Wat ondersteuning voorkomt dat ze te veel op de grond liggen en
bevordert het afrijpen. Je zal veel plantjes moeten weghakken. Laat om
de 80 cm maar één plant staan. Je behoudt ook slechts de eerst
verschijnende planten. Latere hak je weg. Als het kan zorg dat de
planten in volle zon staan. Wat schaduw kan wel, maar vertraagt het
rijpingsproces. Zaaien doe je begin mei. Onder voldoende warme
omstandigheden bedraagt de kiemduur 8 à 15 dagen. De zaadjes zijn vrij
klein. Ik heb geen ervaring met warm voorzaaien. Je zou het kunnen
proberen in een potje met een paar of enkele zaden. Je behoudt een
plantje dat je na half mei, als het vorstgevaar geweken is, buiten
uitplant, er zorg voor dragend dat de kluit intact blijft.
Aldus verleng je het groeiseizoen en in een minder goede zomer kan dat wel nuttig zijn.

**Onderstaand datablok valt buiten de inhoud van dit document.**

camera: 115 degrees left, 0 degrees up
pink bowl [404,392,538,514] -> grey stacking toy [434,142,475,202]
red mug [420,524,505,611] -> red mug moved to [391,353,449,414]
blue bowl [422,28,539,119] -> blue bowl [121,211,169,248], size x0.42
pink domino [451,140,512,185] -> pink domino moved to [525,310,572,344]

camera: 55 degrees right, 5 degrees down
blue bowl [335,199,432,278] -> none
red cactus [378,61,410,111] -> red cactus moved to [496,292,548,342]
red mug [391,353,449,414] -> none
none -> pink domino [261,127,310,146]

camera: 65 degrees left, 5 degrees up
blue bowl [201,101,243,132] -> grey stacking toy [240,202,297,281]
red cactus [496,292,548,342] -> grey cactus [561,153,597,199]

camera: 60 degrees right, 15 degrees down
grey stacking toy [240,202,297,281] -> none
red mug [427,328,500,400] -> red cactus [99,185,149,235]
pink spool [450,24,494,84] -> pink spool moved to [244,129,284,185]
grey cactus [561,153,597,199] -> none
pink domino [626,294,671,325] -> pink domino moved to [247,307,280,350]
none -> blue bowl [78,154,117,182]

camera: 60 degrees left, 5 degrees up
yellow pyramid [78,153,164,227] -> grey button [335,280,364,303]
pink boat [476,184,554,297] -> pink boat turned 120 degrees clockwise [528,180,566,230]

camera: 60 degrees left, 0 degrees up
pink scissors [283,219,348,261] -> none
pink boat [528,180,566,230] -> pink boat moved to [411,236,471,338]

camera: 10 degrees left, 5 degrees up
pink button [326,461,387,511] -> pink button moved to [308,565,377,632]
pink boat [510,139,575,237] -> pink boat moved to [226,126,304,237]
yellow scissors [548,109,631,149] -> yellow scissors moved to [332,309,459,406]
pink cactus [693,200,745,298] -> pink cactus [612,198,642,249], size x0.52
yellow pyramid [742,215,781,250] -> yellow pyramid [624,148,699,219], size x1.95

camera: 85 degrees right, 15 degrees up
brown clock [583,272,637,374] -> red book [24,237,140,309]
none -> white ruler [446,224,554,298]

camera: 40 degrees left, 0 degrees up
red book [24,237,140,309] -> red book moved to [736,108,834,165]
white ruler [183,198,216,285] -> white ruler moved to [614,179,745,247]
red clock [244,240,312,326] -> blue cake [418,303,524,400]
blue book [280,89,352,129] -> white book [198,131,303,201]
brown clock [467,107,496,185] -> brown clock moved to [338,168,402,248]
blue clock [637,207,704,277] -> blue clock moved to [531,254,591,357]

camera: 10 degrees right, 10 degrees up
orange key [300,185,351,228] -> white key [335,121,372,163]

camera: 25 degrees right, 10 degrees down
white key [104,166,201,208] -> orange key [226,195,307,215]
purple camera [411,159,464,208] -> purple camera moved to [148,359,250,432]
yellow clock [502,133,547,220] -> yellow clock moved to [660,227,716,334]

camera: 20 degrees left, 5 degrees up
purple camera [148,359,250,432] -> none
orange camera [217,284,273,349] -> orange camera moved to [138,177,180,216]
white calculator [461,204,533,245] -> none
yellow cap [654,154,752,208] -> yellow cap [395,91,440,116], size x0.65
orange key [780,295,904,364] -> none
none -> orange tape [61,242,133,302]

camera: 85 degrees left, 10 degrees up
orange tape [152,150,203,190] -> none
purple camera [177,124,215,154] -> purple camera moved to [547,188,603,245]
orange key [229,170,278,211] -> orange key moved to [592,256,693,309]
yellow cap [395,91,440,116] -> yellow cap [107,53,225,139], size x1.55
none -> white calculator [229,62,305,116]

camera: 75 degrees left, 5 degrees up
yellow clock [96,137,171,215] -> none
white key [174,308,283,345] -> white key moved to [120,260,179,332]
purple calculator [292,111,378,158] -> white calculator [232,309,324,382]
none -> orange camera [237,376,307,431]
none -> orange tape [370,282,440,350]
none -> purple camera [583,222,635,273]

Maar in een warme zomer als 2003 doet de goudbes het ook bij ons uitstekend.
Je
kan de plant ook in bloempotten op je terras kweken. Op het Zoego
tuinfeest boden we enkele planten aan in bloempotten met compost. De
groei is voldoende om nog behoorlijke besjes te bekomen.
Men zou de goudbes ook warm kunnen voorzaaien en men kan dan nog vroeger oogsten!
Het familielid, de ananaskers Physalis peruviana, zoals de naam zelf zegt afkomstig uit het meer tropische Zuid-Amerika, dien je wel voor te zaaien, zoals je met tomaten doet.